Kasus Kekerasan Seksual di NTB: Pentingnya Prinsip Keadilan
Menghormati Proses Hukum dan Keberpihakan pada Korban
FAJAR.CO.ID, JAKARTA — Kasus dugaan tindak pidana kekerasan seksual (TPKS) di Nusa Tenggara Barat (NTB) yang melibatkan tersangka penyandang tunadaksa tanpa kedua lengan menarik perhatian luas publik. Lembaga Perlindungan Saksi dan Korban (LPSK) menegaskan pentingnya menjunjung tinggi prinsip keadilan bagi korban dan pelaku, dengan tetap menghormati proses hukum yang sedang terjadi.
Pendekatan Profesional dan Adil dalam Menangani Kekerasan Seksual
Wakil Ketua LPSK, Sri Nurherwati, menekankan bahwa masyarakat harus menghormati proses hukum tanpa memberikan stigma atau asumsi yang dapat merugikan para pihak. Menurutnya, kekerasan seksual adalah kejahatan yang dapat dilakukan oleh siapa saja, termasuk oleh penyandang disabilitas. Oleh karena itu, pendekatan yang profesional dan adil menjadi sangat penting dalam mengungkap kebenaran.
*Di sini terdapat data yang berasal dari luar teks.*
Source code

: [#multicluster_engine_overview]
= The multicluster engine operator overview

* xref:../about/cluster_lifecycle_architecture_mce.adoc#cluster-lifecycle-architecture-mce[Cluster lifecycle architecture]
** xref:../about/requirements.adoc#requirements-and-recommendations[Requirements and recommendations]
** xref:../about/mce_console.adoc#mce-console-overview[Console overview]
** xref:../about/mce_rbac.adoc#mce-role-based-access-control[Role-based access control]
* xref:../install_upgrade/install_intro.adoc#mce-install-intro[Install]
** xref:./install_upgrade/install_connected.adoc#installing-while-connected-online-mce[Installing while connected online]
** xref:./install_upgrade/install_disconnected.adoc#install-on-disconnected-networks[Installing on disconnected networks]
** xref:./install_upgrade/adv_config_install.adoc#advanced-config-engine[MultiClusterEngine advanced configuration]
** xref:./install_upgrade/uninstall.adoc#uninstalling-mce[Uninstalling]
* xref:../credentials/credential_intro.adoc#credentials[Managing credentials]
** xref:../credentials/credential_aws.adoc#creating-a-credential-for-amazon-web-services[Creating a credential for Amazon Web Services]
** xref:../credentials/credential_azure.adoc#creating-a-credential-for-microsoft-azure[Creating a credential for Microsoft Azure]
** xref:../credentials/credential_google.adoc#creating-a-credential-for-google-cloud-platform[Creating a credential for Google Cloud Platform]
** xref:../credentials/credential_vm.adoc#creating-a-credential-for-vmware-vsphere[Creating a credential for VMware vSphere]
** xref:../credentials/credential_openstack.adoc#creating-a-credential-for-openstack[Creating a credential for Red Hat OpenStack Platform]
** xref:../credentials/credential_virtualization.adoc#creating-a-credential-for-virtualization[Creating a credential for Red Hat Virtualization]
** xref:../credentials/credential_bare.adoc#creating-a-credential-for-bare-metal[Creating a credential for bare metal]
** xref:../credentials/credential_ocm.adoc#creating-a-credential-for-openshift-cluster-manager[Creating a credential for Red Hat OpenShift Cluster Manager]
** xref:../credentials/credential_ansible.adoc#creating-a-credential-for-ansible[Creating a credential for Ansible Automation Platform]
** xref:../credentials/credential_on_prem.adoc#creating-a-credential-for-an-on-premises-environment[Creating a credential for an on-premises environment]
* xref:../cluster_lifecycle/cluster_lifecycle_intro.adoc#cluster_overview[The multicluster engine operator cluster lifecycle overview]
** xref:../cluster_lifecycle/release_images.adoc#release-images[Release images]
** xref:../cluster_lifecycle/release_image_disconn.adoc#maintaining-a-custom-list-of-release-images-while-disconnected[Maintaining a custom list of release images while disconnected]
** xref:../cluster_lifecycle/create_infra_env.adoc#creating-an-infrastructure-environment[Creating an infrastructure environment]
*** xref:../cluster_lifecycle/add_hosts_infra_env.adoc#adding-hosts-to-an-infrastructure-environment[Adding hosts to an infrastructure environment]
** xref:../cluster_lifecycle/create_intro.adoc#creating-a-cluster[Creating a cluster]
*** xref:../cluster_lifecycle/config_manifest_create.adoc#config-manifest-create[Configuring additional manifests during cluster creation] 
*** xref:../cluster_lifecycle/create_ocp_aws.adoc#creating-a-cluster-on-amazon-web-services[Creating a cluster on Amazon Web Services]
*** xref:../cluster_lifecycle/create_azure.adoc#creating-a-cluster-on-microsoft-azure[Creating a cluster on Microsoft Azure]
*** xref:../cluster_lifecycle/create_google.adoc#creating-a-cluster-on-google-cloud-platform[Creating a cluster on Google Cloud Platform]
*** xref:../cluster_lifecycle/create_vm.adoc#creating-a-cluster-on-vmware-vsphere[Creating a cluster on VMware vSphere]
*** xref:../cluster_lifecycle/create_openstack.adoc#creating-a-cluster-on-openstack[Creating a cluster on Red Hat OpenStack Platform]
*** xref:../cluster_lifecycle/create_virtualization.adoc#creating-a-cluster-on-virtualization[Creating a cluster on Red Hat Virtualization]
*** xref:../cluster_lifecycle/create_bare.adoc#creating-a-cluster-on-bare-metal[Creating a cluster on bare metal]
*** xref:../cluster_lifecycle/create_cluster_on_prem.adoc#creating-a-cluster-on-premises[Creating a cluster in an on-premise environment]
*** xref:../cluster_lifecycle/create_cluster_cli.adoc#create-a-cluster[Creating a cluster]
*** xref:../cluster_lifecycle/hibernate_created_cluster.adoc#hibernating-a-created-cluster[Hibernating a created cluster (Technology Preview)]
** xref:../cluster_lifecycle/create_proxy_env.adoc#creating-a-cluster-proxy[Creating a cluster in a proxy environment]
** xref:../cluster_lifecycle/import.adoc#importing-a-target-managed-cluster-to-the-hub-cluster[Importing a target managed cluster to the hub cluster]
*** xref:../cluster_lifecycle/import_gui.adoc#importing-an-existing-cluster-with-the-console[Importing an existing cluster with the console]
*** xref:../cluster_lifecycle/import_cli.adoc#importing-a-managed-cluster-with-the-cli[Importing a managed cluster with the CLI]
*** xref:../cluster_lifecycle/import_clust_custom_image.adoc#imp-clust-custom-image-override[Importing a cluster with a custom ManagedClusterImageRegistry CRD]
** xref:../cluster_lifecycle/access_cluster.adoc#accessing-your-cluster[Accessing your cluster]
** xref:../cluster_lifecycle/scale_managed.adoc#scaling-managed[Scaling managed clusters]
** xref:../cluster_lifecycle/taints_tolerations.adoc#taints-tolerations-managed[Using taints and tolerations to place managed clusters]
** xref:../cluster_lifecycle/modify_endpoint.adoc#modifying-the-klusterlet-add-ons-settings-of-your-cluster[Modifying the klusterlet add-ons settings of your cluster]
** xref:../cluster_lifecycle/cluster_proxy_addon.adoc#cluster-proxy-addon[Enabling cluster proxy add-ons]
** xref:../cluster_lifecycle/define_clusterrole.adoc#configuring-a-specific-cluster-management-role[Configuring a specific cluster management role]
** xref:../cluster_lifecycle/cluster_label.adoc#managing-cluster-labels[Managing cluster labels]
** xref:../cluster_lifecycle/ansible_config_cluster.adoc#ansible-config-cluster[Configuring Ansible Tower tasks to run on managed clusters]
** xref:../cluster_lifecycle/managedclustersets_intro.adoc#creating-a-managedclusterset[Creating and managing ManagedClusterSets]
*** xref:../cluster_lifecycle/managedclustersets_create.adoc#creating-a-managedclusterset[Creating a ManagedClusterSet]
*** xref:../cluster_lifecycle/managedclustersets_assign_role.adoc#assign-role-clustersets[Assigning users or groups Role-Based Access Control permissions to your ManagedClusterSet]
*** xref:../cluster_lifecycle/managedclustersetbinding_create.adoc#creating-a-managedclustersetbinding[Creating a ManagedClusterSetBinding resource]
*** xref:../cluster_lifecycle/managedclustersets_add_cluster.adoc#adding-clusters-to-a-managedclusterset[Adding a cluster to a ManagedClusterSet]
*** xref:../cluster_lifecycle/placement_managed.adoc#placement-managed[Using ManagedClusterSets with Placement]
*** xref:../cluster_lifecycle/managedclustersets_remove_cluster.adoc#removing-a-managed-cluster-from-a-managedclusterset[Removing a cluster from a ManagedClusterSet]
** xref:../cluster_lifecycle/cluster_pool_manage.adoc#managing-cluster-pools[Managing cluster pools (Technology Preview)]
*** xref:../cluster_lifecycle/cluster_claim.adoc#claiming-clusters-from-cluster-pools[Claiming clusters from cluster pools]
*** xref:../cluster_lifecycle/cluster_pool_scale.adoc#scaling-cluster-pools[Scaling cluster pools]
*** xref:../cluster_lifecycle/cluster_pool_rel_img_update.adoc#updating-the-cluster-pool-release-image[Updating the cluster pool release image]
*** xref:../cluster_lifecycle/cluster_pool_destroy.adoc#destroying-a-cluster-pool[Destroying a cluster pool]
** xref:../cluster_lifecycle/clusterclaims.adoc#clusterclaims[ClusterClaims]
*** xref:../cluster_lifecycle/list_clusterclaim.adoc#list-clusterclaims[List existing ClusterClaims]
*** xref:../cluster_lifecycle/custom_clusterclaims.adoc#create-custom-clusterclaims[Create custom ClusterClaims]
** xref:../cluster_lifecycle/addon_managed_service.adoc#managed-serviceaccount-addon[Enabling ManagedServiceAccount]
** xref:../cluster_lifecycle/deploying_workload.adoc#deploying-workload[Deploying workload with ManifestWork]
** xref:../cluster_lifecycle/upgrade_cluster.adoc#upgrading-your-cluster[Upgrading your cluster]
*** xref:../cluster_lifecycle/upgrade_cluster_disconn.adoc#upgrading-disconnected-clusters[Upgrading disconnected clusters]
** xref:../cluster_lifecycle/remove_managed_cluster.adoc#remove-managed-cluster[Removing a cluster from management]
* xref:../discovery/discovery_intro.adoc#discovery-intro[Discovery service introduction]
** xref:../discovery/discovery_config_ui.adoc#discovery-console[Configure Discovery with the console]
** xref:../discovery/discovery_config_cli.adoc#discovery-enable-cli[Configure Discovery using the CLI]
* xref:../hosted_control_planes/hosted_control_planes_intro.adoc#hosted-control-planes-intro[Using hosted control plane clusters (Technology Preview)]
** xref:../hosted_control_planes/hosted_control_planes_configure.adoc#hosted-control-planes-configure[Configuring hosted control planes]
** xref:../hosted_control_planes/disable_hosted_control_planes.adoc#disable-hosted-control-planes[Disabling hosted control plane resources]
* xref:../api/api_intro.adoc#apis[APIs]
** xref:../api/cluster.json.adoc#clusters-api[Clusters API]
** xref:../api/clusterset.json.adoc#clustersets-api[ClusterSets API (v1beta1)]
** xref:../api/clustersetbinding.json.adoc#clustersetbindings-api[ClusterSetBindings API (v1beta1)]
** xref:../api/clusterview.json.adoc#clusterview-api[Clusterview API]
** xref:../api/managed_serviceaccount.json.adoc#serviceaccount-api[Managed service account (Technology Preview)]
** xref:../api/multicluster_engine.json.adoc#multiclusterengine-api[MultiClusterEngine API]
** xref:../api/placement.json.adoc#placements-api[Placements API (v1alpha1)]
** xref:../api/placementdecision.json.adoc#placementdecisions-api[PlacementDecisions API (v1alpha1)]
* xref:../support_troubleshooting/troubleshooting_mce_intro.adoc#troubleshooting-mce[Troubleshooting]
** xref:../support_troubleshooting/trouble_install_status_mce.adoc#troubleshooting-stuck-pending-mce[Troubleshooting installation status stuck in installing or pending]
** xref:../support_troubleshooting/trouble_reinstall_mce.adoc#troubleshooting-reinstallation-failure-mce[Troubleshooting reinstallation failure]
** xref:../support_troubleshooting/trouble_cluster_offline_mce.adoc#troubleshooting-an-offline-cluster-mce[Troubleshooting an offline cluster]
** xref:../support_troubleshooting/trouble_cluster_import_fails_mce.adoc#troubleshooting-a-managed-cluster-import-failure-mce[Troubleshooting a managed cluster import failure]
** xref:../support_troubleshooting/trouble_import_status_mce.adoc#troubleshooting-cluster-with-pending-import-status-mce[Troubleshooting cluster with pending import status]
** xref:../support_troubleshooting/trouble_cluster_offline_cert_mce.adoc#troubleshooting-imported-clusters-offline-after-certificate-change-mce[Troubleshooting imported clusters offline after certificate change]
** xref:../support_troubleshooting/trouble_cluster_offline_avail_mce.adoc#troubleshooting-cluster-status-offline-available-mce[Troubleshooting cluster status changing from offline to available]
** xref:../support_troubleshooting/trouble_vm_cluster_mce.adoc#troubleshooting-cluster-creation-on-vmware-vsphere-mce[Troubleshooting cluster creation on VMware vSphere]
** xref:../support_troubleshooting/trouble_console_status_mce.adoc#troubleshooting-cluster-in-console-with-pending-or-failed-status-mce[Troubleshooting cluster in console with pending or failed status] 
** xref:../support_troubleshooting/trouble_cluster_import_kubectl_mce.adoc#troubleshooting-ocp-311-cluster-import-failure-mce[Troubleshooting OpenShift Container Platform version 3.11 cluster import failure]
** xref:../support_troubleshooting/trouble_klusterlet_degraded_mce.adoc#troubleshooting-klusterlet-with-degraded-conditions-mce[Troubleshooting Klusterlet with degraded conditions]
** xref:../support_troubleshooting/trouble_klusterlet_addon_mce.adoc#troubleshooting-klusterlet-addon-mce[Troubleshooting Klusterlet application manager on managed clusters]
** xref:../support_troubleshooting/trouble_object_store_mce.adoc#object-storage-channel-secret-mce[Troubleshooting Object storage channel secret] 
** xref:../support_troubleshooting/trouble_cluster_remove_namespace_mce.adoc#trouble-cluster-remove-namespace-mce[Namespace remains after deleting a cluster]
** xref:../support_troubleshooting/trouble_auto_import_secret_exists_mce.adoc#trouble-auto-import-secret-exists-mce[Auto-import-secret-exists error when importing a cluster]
Peran Korban dalam Pengungkapan Kebenaran
“Kita harus mendukung korban dalam pengungkapan kebenaran dan memberikan ruang bagi pengalaman mereka untuk menjadi sumber fakta utama dalam perkara ini. Hal ini sangat penting bagi aparat penegak hukum (APH) untuk memahami bagaimana pelaku dengan kondisi disabilitas dapat melakukan tindak pidana, sebagaimana dilaporkan korban,” tegas Sri Nurherwati.
Penerapan Undang-Undang Nomor 12 Tahun 2022 tentang TPKS
Sri Nurherwati juga mengingatkan bahwa korban memiliki hak untuk menyampaikan pengalaman mereka sebagai sumber fakta utama yang akan membantu APH mengungkap bagaimana dugaan tindak pidana ini dapat terjadi. Selain itu, LPSK menyoroti pentingnya penerapan Undang-Undang Nomor 12 Tahun 2022 tentang TPKS yang bertujuan untuk memulihkan hak-hak korban dan memberikan perlindungan dari risiko viktimisasi.